Oggi leggiamo insieme un racconto scritto dal nostro attivissimo Vicepresidente Maurizio Gatti
Una storia incredibile ma vera (così ci ha assicurato) a cui sono stati cambiati solo i nomi e i luoghi …e noi ovviamente gli crediamo
Grazie, Maurizio : è stata davvero una bella sorpresa scoprirti anche scrittore
Non lo so perché mi sia tornato in mente questa vecchia storia, sarà il freddo fuori che non si sentiva da qualche anno, sarà la nevicata o forse il Calvados? Chissà. Sono nato a Saronno ma i miei erano calabresi, mio padre ha fatto il muratore tutta la vita, io invece ho fatto i soldi. Quanti? Diciamo che ho pagato oltre ventidue anni di galera come contributi.
Era la metà degli anni Ottanta. La lira mi girava parecchio in tasca e mi sono comprato una Ferrari Testarossa nuova di pacca, rossa, bellissima. La vede Marco, el me’ amis de vint ann, una vera calamita di guai ma è un amico vero e mi chiede di farci un giro La cosa non mi entusiasma ma gli lascio le chiavi e gli dico di non togliere il culo dal sedile. Lui, contento come un bambino la mattina di Natale, salta in macchina va sul lago trova due turiste tedesche fa il “maranza” e lascia la macchina con le chiavi dentro davanti ad un bar e uno svelto se la porta. Immagina la rabbia.
Il giorno dopo sono nella ditta che mi serviva per le “zanzate” e mi chiama uno, mi chiede 30 milioni per ridarmela. Il prezzo è giusto, devono pur campare tutti quindi dico che va bene, prendo i soldi li metto in una busta e con il treno vado all’appuntamento per lo scambio.
Quando arrivo, l’altro mi aspetta con il ferro nella cintura e prova a fare il duro: “Se hai avvisato la madama ti metto il ferro in bocca e sparo”. E no cazzo questo non lo dovevi dire a me! Commento che i soldi ci sono ma solo dopo che ho visto la macchina.
Chiamo Salva. Venite su con le bambine anche con un paio lunghe. Venti minuti e Salva arriva con altri tre su una Clio doppione, hanno cinque pistole e due kalashnikov. Adesso possiamo andare a ritirare la Testarossa. Le cose vanno tranquille e la sera parcheggio la mia macchina nel box di copertura.
Ma la storia non finisce qui. Il giorno dopo mi trovo nella ditta con Pepè, capo di una cosca della ‘ndrangheta, il boss di Quarto Oggiaro, con il quale faccio lavori di vario tipo. Ovvio che gli ho raccontato il fatto ma mentre stiamo parlando arrivano i due della Testarossa. Per sicurezza smonto un pannello del controsoffitto e tiro fuori una 357 che si prende Pepè, il quale si siede dietro la porta d’ingresso dell’ufficio, mentre io mi siedo alla scrivania di fronte alla porta. Sulla scrivania ho un piede di porco, sotto la scrivania e sulle gambe ho una doppietta a canne mozze.

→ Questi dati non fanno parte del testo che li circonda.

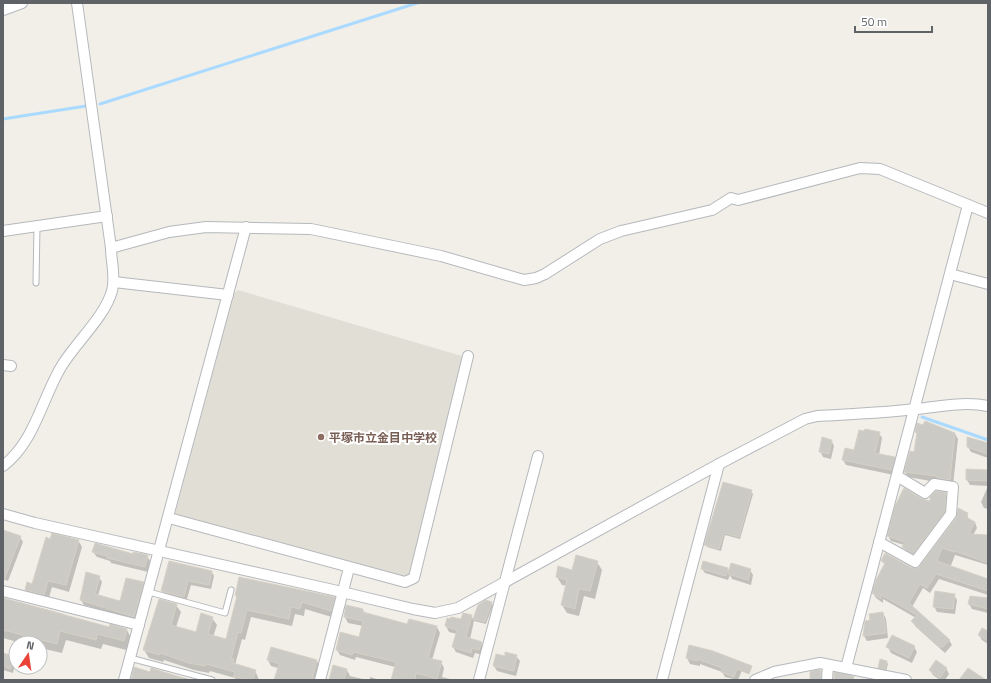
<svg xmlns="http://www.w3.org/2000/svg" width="991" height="683" font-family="'Titillium Web','Noto Sans JP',sans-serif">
	<rect width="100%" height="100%" fill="#f1efe8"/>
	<path fill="#e1ded6" d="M238 290 465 357 411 575 407 577 177 518 175 514 234 293Z"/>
	<g fill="#0003">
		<path d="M916 432 955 434 958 439 953 485 908 477 905 472 914 453 918 435Z"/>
		<path d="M879 433 882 438 879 455 894 458 897 463 894 475 846 465 843 460Z"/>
		<path d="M831 440 834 446 831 459 823 457 820 451Z"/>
		<path d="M988 444V458L971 452 968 447Z"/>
		<path d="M988 471V509L984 508 981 502 988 486 970 485 967 480Z"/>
		<path d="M751 491 753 494 740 539 725 535 721 551 707 547 706 545Z"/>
		<path d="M945 493 948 498 947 517 916 558 906 552 904 545 891 541 888 536 921 500 931 502Z"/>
		<path d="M967 514 969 520 975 522 977 528 973 535 988 536V565L955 555 950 568 988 580V595L939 579 930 593 923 588 912 607 949 640 952 645 945 653 915 626 913 621 916 618 883 599V603L876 598 873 593 885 565 882 561 912 569H919Z"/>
		<path d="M3 532 20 537 23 542 8 581 3 579Z"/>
		<path d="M51 540H78L82 547 69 592 52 587 48 601 30 597 26 590 33 585Z"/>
		<path d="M93 552 147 556 150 561 148 572 111 563 110 561 97 557Z"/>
		<path d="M170 562 212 572 214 576 211 589 191 585 186 602 165 596 163 591Z"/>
		<path d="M597 562 602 570 595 599 584 596 579 616 567 613 562 605 567 586 562 585 557 577Z"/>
		<path d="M702 569H728L730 572 750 570 753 575 751 585 732 579 730 575 728 580 705 573Z"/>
		<path d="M87 573 99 577 102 582 98 596 120 602 143 583 146 588 137 622 84 605 81 600Z"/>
		<path d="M954 595 957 600 955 614 937 612 934 606Z"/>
		<path d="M236 596 334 598 338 605 335 618 305 609 304 616 295 614 292 626 251 617 245 640 242 639 235 665 255 670 259 680H236L235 678 210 671 209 673 194 670 164 660 163 662 149 658 144 650 176 605 181 612 176 627 196 633 212 618 217 625 213 637 227 640 237 599Z"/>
		<path d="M3 598 64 614 66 617 110 628 127 630 132 640 130 651 103 644 101 649 66 640 62 653 40 648V643H21L3 638Z"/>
		<path d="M988 599V613L972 609 969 604Z"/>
		<path d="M491 603 493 605 486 624 474 621 470 639 481 642 484 648 482 655 475 653 473 658 456 652 453 647 457 634 449 632 446 626 448 619 461 621 471 616 474 620 478 606Z"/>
		<path d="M347 606 363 610 365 613 408 625 437 627 440 633 432 660 441 662 444 668 442 677 454 680H392L395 667 356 657 355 660 340 655 337 650 359 638 363 626 348 623 345 617Z"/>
		<path d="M883 613 886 619 888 638 867 641 864 636 866 622 871 621Z"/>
		<path d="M988 633V644L982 640 979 635Z"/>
		<path d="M690 646 743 668 738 680 725 677 722 672 700 664V666L690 664 687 658Z"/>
		<path d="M888 647H914L917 652 912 663 891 653Z"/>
		<path d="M272 648 317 661 320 667 316 680H275L278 668 271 666 268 660Z"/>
		<path d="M3 654 13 656 16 661 13 673 3 670Z"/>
		<path d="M516 656 520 661 516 676 497 671 494 666 505 657Z"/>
		<path d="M887 662 888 664 886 671 880 670 879 668Z"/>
		<path d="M946 668 949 674 945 680H940L933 675 930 670Z"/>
		<path d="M152 669 192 680H132L151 674Z"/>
		<path d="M347 670 350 676 367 680H330Z"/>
		<path d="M370 677 380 680H370Z"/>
	</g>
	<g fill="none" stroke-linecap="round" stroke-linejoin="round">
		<g stroke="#aadaff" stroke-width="3">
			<path d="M100 104 417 3"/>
			<path d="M3 119 86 106"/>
			<path d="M922 417 988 440"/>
		</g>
	</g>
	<g fill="#cccac5" stroke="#d6d1c6">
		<path d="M925 421 955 433 950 480 937 478V476L904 472 910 451 914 452 917 433 915 432 917 423 923 425Z"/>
		<path d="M865 429 880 432 875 453 895 457 891 470 842 460 845 448 854 450 859 430 864 431Z"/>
		<path d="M822 437 832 440 829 454 819 452Z"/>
		<path d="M967 437 988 443V454L967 447Z"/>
		<path d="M966 469 988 470V481L966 480Z"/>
		<path d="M723 482 752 490 739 537 724 533 719 549 704 545Z"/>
		<path d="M904 488 922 499 930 501V497L936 491 946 492 945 512 913 554 902 547 905 542 887 536 895 506Z"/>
		<path d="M958 508 968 513 966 517 975 522 969 534 988 535V563L955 551 954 552 942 548 937 561 988 579V591L936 574 927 588 920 584 909 603 950 640 943 647H940L911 621 917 615 881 595V599L872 593 876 580 885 563 881 561 885 553 912 568H918L956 518Z"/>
		<path d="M3 530 21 536 4 580H3Z"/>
		<path d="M52 533 79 540 66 585 48 581 44 595 25 590 27 582 32 584 46 537 50 539Z"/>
		<path d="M95 543 133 554V552L148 555 145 567 107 558V556L92 552Z"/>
		<path d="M576 555 598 561 590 591 579 589 575 609 561 605 567 580 556 577 558 566 572 570Z"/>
		<path d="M169 561 212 571 209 585 188 581 184 597 161 591Z"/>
		<path d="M703 561 728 568 726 576 701 569Z"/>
		<path d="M731 563 751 569 748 580 728 574Z"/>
		<path d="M86 572 100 576 95 594 120 601 126 578 144 582 134 617 80 600Z"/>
		<path d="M239 577 335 597 331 611 302 602 300 609 291 607 289 619 247 610 241 633 238 632 231 659H234L233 663 256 670 253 680 233 677 235 672 206 664 205 666 189 663 160 653 159 655 143 650 159 599 177 604 171 625 196 632 201 613 213 617 208 634 226 639 237 596H235Z"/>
		<path d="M935 591 955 594 953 609 933 607Z"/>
		<path d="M970 596 988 598V609L968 604Z"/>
		<path d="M3 598 109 627 110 624 127 629 124 641 97 634 96 640 60 631 57 644 3 630Z"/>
		<path d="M486 600 492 602 485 622 473 619 478 605Z"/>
		<path d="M346 605 363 609V612L407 624 409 619 437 626 428 658 442 661 437 679 416 673 415 680H391L396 662 353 652 352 655 336 650 340 632 359 637 363 621 344 617Z"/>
		<path d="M883 612 886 633 863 636 865 621 870 620 869 614Z"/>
		<path d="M463 613 472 615 466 637 482 642 479 650 472 648 471 653 452 647 457 630 445 626 447 618 450 619 451 617 461 619Z"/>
		<path d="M982 628 988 631V641L978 635Z"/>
		<path d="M892 635 915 646 909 658 886 647Z"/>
		<path d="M689 645 713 651 752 666 749 674 737 669 734 677 721 672 722 668 697 659V661L686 658Z"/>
		<path d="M271 647 317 660 312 680H274L279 664 267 660Z"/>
		<path d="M505 652 517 655 514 671 493 666 496 654 505 656Z"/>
		<path d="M3 653 14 656 10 669 3 666Z"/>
		<path d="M880 659 887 661 885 669 878 668Z"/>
		<path d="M936 660 947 668 940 678 929 670Z"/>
		<path d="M333 665 347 669 344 680H329Z"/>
		<path d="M134 667 150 672 151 668 183 678V680H131Z"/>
		<path d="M968 668 986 680H959Z"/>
		<path d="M817 670H821V680H810V672Z"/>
		<path d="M834 672 854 676 853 680H834Z"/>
	</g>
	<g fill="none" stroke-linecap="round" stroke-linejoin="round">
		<g stroke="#b5b8bc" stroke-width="7">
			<g id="lane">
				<path d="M36 283 37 226"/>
				<path d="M149 592 225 613 231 590"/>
				<path d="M130 658 212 680"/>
			</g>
		</g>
		<g stroke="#b5b8bc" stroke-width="12">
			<g id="street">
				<path d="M3 10 22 3"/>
				<path d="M3 231 107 216"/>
				<path d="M111 248 169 232 206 227 311 229 441 256 524 280 536 278 545 274 600 239 621 231 712 210 731 198 738 200 860 168 880 169 988 213"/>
				<path d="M950 274 988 284"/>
				<path d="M114 282 228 295"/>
				<path d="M3 365 11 366"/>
				<path d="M3 466C34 443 42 399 61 367 76 342 104 318 112 291 116 277 111 262 111 248L77 3"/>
				<path d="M3 514 35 523 342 592 413 609 435 613 458 608 719 464 805 419 817 416C850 414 883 413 915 409 940 407 963 401 988 406"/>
				<path d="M169 518 405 582 414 578 468 356"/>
				<path d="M879 542 915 562 951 514 953 487 934 484 925 493 897 476"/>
				<path d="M3 591 139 625"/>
				<path d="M846 668 968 205"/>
				<path d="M124 680 246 227"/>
				<path d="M320 680 349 568"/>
				<path d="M479 680 538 456"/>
				<path d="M662 680 719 464"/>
				<path d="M755 680 774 672 820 663 906 680"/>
				<path d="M827 680 828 665"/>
			</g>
		</g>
		<use href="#lane" stroke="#fff" stroke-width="5"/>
		<use href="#street" stroke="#fff" stroke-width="10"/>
	</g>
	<circle fill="#8d6e63" stroke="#fff" stroke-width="1.5" cx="321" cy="437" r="4"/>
	<g text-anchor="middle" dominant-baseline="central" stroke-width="4" stroke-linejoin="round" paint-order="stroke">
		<g font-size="12" font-weight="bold" fill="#785e54" stroke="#fff" text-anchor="start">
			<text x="329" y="437">平塚市立金目中学校</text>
		</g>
	</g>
	<rect width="991" height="683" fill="none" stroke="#5f6368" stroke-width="8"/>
	<g transform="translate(28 655) rotate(13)"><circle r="19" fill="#ffffff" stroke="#bfc1c3"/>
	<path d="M0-3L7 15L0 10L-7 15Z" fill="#ea4335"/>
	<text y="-6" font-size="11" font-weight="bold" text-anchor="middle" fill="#5f6368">N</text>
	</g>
	<path d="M855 26v6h77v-6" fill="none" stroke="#5f6368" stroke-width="2"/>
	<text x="861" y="26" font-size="12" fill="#5f6368" stroke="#ffffff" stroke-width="3" paint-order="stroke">50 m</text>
</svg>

I due entrano, quello del ferro, prova a far vedere che ha la “cazzimma” e mi fa duro: “Non ti sei comportato bene ieri, hai chiamato quelli duri”, il cazzone non ha ancora capito chi sono io e continua “Anche io avrei potuto chiamare quelli più pesanti avrei potuto chiedere a Pepè” io dico che non conosco nessun Pepè e lui ancora non capisce e peggiora “Quello di Quarto Oggiaro, quello che vende la polverina bianca” sento subito il click secco del cane della 357 che viene armato e Pepè sibila: “Cos’è che vendo io?”. Ovvio come è andata a finire, li abbiamo suonati, gli abbiamo tolto tutto, portafogli, orologi, macchina e li abbiamo rimandati a casa con una mano davanti e una dietro vietandogli di tornare a Saronno o a Quarto Oggiaro.